NIL

Je ne lis jamais un programme avant d’assister à un spectacle. C’est donc vierge d’a priori que j’accompagne une amie voir le dernier spectacle de la compagnie 7273 « NIL », joué du 12 au 23 janvier 2011 à l’adc.

Le titre à lui seul m’évoque une tripotée d’image. J’espère en m’asseyant être surprise plutôt que confortée dans ce qui me semble être des clichés : « l’Égypte antique », les hiéroglyphes, le limon et le sable, la chaleur et les oasis, une ambiance de oud et de thé à la menthe et tant qu’on y est un peu de danse du ventre. C’est donc soulagée que je vois apparaître chaque danseur vêtu de « pyjama » bleuté, se déplacer un à un le long d’une phrase qui les rassemble et les distingue. Chacun semble s’être approprié la gestuelle, juste ce qu’il faut pour affirmer une identité, pas trop pour se dissocier. Comme l’eau, ils créent des remous et des courants. Comme de petits cailloux, leurs poings serrés roulent dans cette eau qui nous berce (à mon goût un peu trop au début…). Comme la rive, ils se forment, se déposent et poursuivent leur chemin chorégraphique.

Ils saupoudrent le tout de petits clins d’œil culturels, historiques, des effluves que le fleuve entraîne. Rien n’est de trop, et les duos semblent hors temps. D’où sortaient-ils d’ailleurs ? Que venait-on nous dire ? Cela m’a un peu échappée, mais pas dérangé. J’ai continué à suivre l’eau qui s’emballe et qui finit de façon convenue dans une chute brutale… point de delta, point de Méditerranée, point de loukoum, juste une longue phrase qui nous entraîne et nous abandonne au bord de la falaise.

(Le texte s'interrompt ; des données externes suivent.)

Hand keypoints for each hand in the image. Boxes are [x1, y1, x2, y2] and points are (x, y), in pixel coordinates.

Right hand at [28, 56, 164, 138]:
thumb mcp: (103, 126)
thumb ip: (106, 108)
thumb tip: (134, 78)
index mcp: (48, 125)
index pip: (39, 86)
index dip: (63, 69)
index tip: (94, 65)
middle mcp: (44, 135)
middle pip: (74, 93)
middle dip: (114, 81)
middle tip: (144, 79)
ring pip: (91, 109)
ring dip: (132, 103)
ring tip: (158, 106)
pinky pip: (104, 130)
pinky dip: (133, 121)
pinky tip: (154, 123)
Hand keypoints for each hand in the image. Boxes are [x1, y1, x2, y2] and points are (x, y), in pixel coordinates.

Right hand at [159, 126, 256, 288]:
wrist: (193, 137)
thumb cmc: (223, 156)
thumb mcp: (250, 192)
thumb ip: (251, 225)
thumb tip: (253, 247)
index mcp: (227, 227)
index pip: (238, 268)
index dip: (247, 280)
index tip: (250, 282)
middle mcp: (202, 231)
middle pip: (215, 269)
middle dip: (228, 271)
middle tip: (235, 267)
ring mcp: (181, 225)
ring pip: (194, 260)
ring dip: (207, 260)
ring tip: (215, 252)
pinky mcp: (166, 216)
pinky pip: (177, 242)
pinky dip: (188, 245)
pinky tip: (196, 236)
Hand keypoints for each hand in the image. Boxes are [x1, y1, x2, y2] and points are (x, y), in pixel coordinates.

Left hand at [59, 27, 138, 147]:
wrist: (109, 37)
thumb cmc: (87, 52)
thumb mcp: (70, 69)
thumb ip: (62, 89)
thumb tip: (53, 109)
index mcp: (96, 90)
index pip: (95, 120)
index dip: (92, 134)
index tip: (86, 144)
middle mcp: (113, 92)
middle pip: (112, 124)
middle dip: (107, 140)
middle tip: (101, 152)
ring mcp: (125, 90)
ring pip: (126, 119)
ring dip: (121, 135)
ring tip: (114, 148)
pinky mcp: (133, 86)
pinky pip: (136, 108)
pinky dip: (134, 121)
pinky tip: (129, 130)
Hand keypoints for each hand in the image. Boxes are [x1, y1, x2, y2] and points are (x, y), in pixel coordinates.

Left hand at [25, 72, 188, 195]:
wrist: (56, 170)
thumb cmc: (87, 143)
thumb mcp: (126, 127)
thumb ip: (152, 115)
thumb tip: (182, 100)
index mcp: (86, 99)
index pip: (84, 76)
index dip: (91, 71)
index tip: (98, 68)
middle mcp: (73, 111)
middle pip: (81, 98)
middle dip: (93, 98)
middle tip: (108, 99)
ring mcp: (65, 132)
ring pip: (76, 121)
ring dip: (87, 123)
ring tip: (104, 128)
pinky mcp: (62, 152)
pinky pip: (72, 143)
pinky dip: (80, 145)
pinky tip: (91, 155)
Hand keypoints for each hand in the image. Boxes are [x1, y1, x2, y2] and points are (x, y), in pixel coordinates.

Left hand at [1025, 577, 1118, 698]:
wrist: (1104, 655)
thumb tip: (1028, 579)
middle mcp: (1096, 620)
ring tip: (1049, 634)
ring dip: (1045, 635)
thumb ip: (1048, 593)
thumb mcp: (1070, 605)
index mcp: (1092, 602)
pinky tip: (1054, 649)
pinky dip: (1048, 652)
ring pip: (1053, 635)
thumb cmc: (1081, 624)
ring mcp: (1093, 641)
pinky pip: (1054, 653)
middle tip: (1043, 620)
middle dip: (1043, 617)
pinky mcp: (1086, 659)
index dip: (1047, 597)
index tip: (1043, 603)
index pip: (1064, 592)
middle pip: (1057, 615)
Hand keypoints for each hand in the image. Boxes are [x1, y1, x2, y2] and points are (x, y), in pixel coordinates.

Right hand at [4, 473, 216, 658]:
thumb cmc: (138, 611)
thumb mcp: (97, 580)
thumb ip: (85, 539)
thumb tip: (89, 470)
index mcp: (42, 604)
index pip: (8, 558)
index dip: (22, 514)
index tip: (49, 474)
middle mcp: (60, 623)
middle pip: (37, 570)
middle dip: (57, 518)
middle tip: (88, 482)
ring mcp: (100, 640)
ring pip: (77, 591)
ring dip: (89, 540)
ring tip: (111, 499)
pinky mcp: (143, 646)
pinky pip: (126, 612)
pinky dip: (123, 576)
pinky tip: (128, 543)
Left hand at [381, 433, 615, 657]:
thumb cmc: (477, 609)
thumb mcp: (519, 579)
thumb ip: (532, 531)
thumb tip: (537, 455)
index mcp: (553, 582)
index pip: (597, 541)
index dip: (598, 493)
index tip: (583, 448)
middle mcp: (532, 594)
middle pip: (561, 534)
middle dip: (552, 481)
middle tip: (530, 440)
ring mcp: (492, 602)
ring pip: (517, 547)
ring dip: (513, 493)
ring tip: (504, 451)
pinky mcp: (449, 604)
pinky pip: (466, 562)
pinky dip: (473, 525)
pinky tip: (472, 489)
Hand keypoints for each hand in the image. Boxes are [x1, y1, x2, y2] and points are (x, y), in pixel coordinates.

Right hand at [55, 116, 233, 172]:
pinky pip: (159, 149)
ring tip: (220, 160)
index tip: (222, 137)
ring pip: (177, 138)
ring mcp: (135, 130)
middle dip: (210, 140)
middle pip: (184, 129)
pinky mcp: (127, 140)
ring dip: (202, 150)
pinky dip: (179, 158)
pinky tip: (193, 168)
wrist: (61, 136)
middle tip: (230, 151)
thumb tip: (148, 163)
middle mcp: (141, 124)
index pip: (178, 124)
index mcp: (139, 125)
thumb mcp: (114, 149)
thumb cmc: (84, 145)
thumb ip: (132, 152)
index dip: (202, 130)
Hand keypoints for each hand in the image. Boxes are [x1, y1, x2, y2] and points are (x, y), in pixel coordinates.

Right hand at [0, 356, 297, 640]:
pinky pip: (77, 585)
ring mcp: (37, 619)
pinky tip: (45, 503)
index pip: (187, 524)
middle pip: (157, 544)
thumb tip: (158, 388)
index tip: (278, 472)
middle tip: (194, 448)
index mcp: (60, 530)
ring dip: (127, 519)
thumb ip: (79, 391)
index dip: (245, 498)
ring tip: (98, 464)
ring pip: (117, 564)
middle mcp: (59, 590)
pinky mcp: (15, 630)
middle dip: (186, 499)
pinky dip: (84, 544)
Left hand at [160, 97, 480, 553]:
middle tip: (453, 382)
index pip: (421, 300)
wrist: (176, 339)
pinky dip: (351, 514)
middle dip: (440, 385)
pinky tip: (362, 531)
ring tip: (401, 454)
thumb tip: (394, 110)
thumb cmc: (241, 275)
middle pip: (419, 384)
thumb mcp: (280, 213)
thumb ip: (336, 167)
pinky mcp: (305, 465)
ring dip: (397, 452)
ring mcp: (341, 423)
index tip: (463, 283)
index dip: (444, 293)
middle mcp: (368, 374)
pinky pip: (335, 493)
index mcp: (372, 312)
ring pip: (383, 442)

J'ajouterais une mention spéciale, pour ce travail formidable de précision et de fluidité, lorsque vers la fin de la pièce les interprètes se rassemblent et se « coagulent » les uns aux autres. Là encore, ils se distinguent tout en s’agglomérant de manière organique. Ils font s’emballer notre cœur et nous attirent vers la chute. Le rythme de cette pièce m’a laissé comme un goût de Boléro de Ravel, d’où une fin couru d’avance...
 
NIL laisse une infinité de questions en suspens. En sirotant mon thé, quelques jours après je me demande encore… ce T-shirt ocre dans tout ce bleu, était-ce un peu de terre dans toute cette eau?